The Hon’ble Court while analyzing the facts made some observation regarding the motive of the petitioner in approaching the court. The Court mentioned that the Petitioner did not come with the clean hand as he did not entail the details of the procurement of the various documents including FIRs and charge sheet against the respondent number 3. Further, they mentioned the various judgments including one Salil Sabhlok case,

“45. I have already held that it is for the Governor who is the appointing authority under Article 316 of the Constitution to lay down the procedure for appointment of the Chairman and Members of the Public Service Commission, but this is not to say that in the absence of any procedure laid down by the Governor for appointment of Chairman and Members of the   Public   Service   Commission   under   Article   316   of   the Constitution,   the   State   Government   would   have   absolute discretion   in   selecting   and   appointing   any   person   as   the Chairman   of   the   State   Public   Service   Commission.   Even where a procedure has not been laid down by the Governor for appointment of Chairman and Members of the Public Service Commission, the State Government has to select only persons with integrity and competence for appointment as Chairman of the Public Service Commission, because  the discretion vested in the State Government under Article 316 of the Constitution is impliedly limited by the purposes for which   the   discretion   is   vested   and   the   purposes   are discernible   from   the   functions   of   the   Public   Service Commission’s enumerated in Article 320 of the Constitution. Under clause (1) of Article 320 of the Constitution, the State Public   Service   Commission   has   the   duty   to   conduct examinations for appointments to the services of the State. Under  clause   (3)   of   Article  320,   the  State  Public  Service Commission has to be consulted by the State Government on matters relating to recruitment and appointment to the civil services and civil posts in the State, on disciplinary matters affecting a person serving under the Government of a State in a civil capacity, on claims by and in respect of a person who is serving under the State Government towards costs of defending a legal proceeding, on claims for award of pension in respect of injuries sustained by a person while serving under   the   State   Government   and   other   matters.   In   such matters, the State Public Service Commission is expected to act with independence from the State Government and with fairness, besides competence and maturity acquired through knowledge and experience of public administration.”

“46………Accordingly, if these relevant factors are not taken into consideration by the State Government while selecting and   appointing   the   Chairman   of   the   Public   Service Commission,   the   Court   can   hold   the   selection   and appointment as not in accordance with the Constitution.
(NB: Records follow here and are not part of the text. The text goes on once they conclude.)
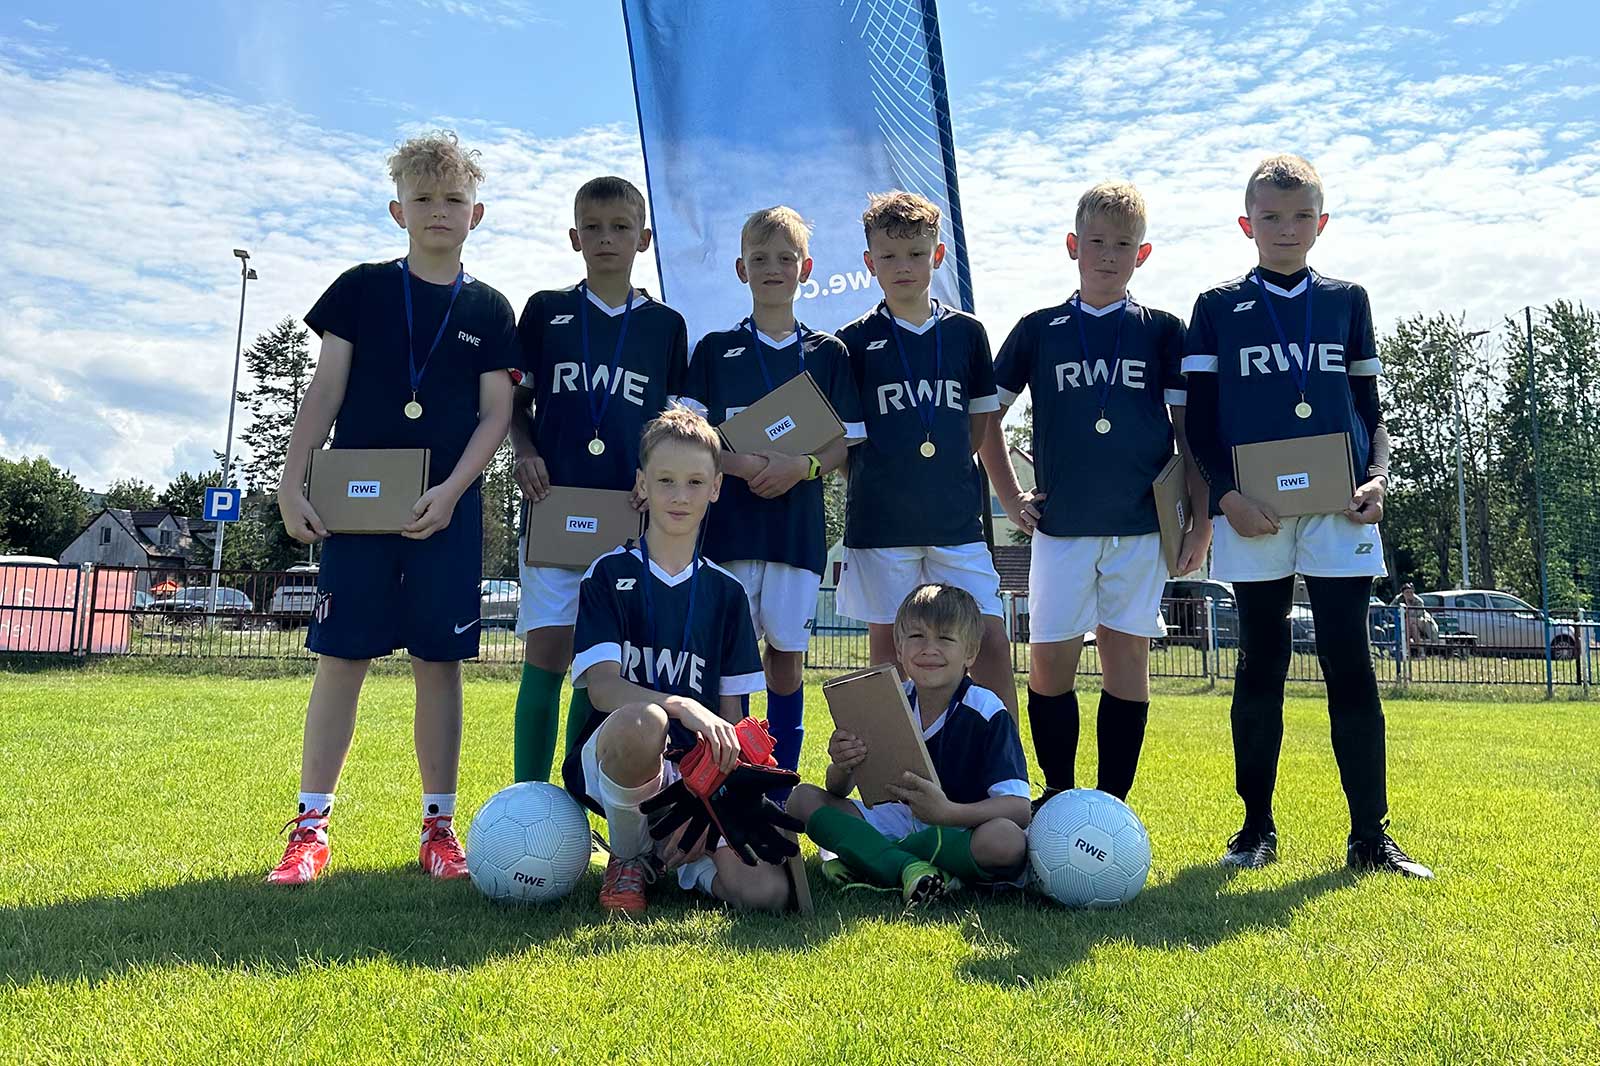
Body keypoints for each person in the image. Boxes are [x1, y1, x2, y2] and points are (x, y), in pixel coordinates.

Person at [268, 131, 517, 885]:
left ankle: (438, 828)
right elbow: (326, 391)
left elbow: (496, 414)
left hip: (445, 508)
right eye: (423, 198)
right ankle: (310, 829)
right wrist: (291, 480)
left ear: (477, 214)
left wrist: (452, 491)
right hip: (359, 504)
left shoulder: (490, 307)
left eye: (453, 199)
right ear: (396, 209)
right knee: (340, 655)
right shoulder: (359, 289)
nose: (438, 210)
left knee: (439, 664)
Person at [1183, 154, 1432, 878]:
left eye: (1299, 217)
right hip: (1252, 506)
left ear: (1320, 223)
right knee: (1261, 659)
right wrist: (1226, 495)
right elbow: (1198, 422)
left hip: (1339, 507)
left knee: (1350, 661)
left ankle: (1370, 837)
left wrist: (1380, 477)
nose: (1285, 229)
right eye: (1270, 216)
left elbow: (1372, 414)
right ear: (1246, 223)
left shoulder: (1348, 300)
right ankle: (1255, 829)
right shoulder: (1216, 305)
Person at [978, 181, 1209, 810]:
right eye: (1098, 243)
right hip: (1063, 526)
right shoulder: (1039, 330)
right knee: (1050, 661)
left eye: (1124, 245)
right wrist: (1009, 494)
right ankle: (1058, 793)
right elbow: (985, 419)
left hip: (1140, 527)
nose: (1109, 255)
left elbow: (1191, 434)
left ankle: (1110, 803)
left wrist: (1200, 522)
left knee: (1126, 659)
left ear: (1145, 252)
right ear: (1073, 245)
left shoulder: (1163, 331)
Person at [564, 405, 796, 913]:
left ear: (715, 487)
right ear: (642, 485)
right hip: (616, 756)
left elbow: (733, 718)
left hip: (695, 777)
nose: (679, 495)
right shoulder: (607, 573)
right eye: (665, 480)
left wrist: (722, 804)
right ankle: (627, 855)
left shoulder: (727, 592)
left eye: (694, 482)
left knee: (766, 892)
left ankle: (678, 864)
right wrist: (683, 706)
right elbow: (602, 688)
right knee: (644, 720)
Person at [509, 176, 689, 784]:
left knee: (602, 664)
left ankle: (581, 800)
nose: (605, 238)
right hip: (553, 507)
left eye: (619, 227)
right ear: (573, 236)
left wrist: (655, 475)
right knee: (547, 657)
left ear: (643, 236)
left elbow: (679, 425)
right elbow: (515, 402)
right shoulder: (545, 310)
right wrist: (525, 449)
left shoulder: (665, 325)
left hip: (627, 519)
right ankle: (528, 799)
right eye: (593, 227)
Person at [679, 206, 866, 787]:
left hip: (794, 536)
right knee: (721, 663)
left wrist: (801, 466)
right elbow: (691, 440)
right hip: (728, 534)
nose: (772, 269)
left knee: (786, 661)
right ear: (740, 269)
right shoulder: (714, 350)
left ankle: (780, 785)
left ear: (805, 269)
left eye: (785, 259)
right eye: (759, 259)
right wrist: (747, 465)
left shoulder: (829, 354)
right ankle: (714, 778)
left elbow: (843, 444)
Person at [835, 191, 1017, 717]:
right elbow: (847, 444)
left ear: (937, 255)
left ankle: (1005, 776)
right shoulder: (853, 341)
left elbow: (982, 424)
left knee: (987, 640)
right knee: (888, 656)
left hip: (956, 521)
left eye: (916, 253)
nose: (903, 267)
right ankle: (889, 779)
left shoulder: (967, 333)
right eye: (888, 257)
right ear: (870, 264)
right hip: (880, 524)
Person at [787, 584, 1031, 906]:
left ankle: (874, 859)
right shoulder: (884, 699)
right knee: (801, 799)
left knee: (1006, 841)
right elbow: (838, 790)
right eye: (916, 637)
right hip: (894, 818)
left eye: (945, 639)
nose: (929, 649)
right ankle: (909, 867)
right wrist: (842, 765)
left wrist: (948, 812)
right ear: (899, 650)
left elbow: (1019, 809)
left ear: (970, 653)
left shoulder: (987, 711)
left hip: (962, 825)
To quote De Smith’s Judicial Review, Sixth Edition: “If the exercise of a discretionary power has been influenced by   considerations   that   cannot   lawfully   be   taken   into account,   or   by   the   disregard   of   relevant   considerations required to be taken into account (expressly or impliedly), a court will normally hold that the power has not been validly exercised. (Page 280) If the relevant factors are not specified (e.g. if the power is merely   to   grant   or   refuse   a   license,   or   to   attach   such conditions as the competent authority thinks fit), it is for the courts to determine whether the permissible considerations are impliedly restricted, and, if so, to what extent (Page282)”

The court finally observed that the said respondent has fulfilled the criteria given under the constitution and contended FIRs too have discharged her name and she is eligible to remain on her post. The Court, though, has suggested the State of Himachal Pradesh to step in and take urgent steps to frame memorandum of procedure and parameters fort the selection and appointment of the chairperson and member of the commission so that arbitrariness can be eliminated. The petition was dismissed without any cost.